When Moody was a young prosecutor in El Paso, he said, he often dealt with low-level graffiti cases. He got the feeling that many low-level graffiti prosecutions were counterproductive.

"To lock a kid away for tagging something and to put him in jail — without addressing the needs of the person whose property was affected — didn't seem like a good use of the state's resources," he said.

The proposal is partially modeled after a 1984 initiative in Philadelphia, which channeled low-level offenders into the Mural Arts Program, an organization that commissioned public artworks around the city.



"This bill is not about treating this as any less of a crime," Moody said. "It’s about how to find a better situation at the end of the case."

Moody's bill would also restructure the way graffiti offenses are prosecuted, creating a new level of offense — and adjusting others. Vandalism involving less than $200 of damage would become a Class C misdemeanor, the lowest level. Moody said that the financial damage thresholds that determine the severity of a graffiti charge haven't been adjusted for inflation in the decades since they were introduced.

Supporters of the bill, including Ana Yáñez-Correa, executive director of the Texas Criminal Justice Coalition, a criminal justice advocacy organization, argue that it would allow courts more flexibility to deal with different types of offenders.

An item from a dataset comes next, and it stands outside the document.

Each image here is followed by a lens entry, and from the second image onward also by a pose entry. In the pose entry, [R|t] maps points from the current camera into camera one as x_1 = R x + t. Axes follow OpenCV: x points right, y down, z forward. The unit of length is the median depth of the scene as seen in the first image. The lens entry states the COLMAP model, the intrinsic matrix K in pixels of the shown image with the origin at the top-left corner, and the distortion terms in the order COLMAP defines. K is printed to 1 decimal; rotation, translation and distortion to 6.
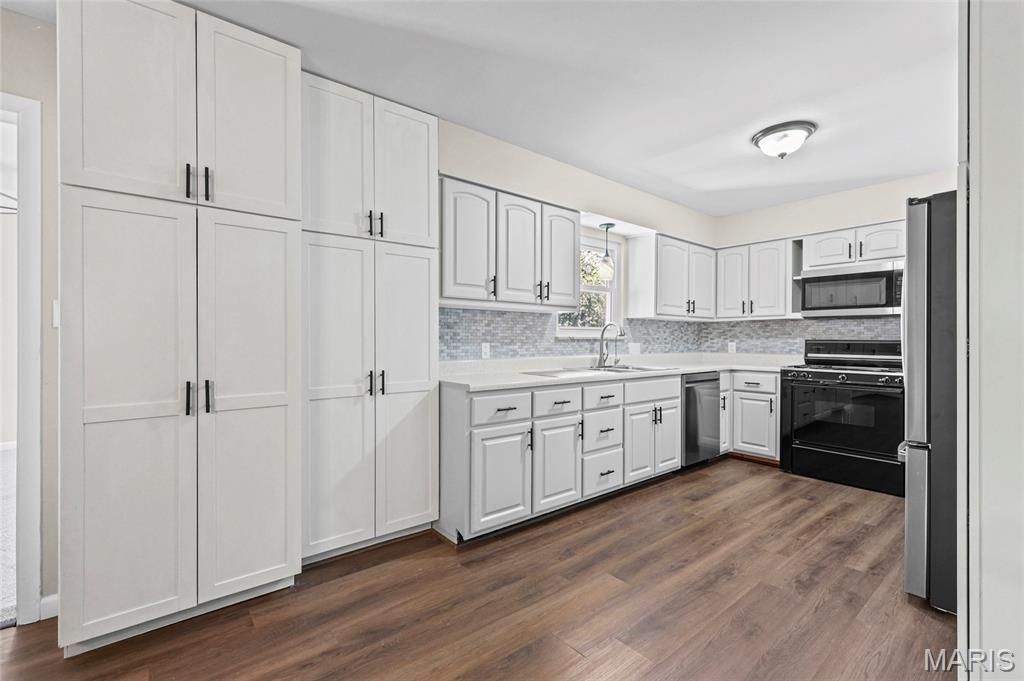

“It’s permissive enough to make sure that it really targets the graffitists you have, on a case-to-case basis,” she said, “while also ensuring that you address the problem of restitution to the property owner.”

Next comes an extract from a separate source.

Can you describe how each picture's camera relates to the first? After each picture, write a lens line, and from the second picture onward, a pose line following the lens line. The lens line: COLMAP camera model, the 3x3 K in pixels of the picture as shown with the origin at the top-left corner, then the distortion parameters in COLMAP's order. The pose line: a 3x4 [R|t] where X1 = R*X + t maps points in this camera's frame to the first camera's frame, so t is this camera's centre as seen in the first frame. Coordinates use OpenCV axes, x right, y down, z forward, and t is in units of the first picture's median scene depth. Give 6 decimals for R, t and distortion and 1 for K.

Yáñez-Correa said that treating some categories of graffiti as state jail felonies is counterproductive.



“The state jail system is producing more criminals than any other kind of system in the state,” she said, noting the high recidivism rate of state jail felons. 

Critics of Moody's bill, including some Texas police departments, argue that the bill would weaken communities' ability to fight urban blight. 



DeAnna McQueen, former graffiti coordinator for Corpus Christi’s graffiti task force, said that allowing deferred prosecution would perpetuate the problem of graffiti.

“Experts say taggers who go unpunished will move on to bigger crimes,” she said.

In Texas, graffiti can carry stiff punishment. In 2009, Sebastian Perez, an 18-year-old Corpus Christi resident, was sentenced to eight years in state jail without the possibility of parole for three graffiti charges and possession of marijuana. 



The judge was later forced to reduce Perez’s sentence, because the consecutive prison terms he ordered weren't allowed. But several months before, another Corpus Christi teenager, 19-year-old Ralph Mirabal, received an eight-year sentence and a $5,000 fine for a string of vandalism charges after he failed to abide by the terms of a plea deal.

Some in Corpus Christi, whose anti-graffiti rapid-response task force has been praised by the Criminal Justice Coalition, argue that the possibility of harsh sentences plays a crucial role in graffiti enforcement.


"At some point, you’ve got to exert your will and become tough on it. We need the tools in our toolbox to able to impact it, even if that tool is just a hammer," said Corpus Christi Police Chief Floyd Simpson.



House Bill 36, by Menéndez, would make graffiti sentencing guidelines stricter.

 A similar bill received support from police departments in the 2011 legislative session.

Under his bill, the lowest category of graffiti charge would become a Class A misdemeanor, and more graffiti charges could be considered as felonies. 

State Rep. Joe Pickett, D-El Paso, who has been involved in graffiti cleanup in the border city since 1988 through his nonprofit, the Lee Trevino Improvement Association, said he supports Moody's bill. But he cautioned that the infrastructure may not yet exist in many places around the state to allow young offenders to do effective graffiti removal.





Pickett said any bill that relaxes sentencing guidelines would face an uphill fight in an environment where legislators want to be seen as tough on crime.



“I don’t think that this will be an easy sell to the Legislature,” he said.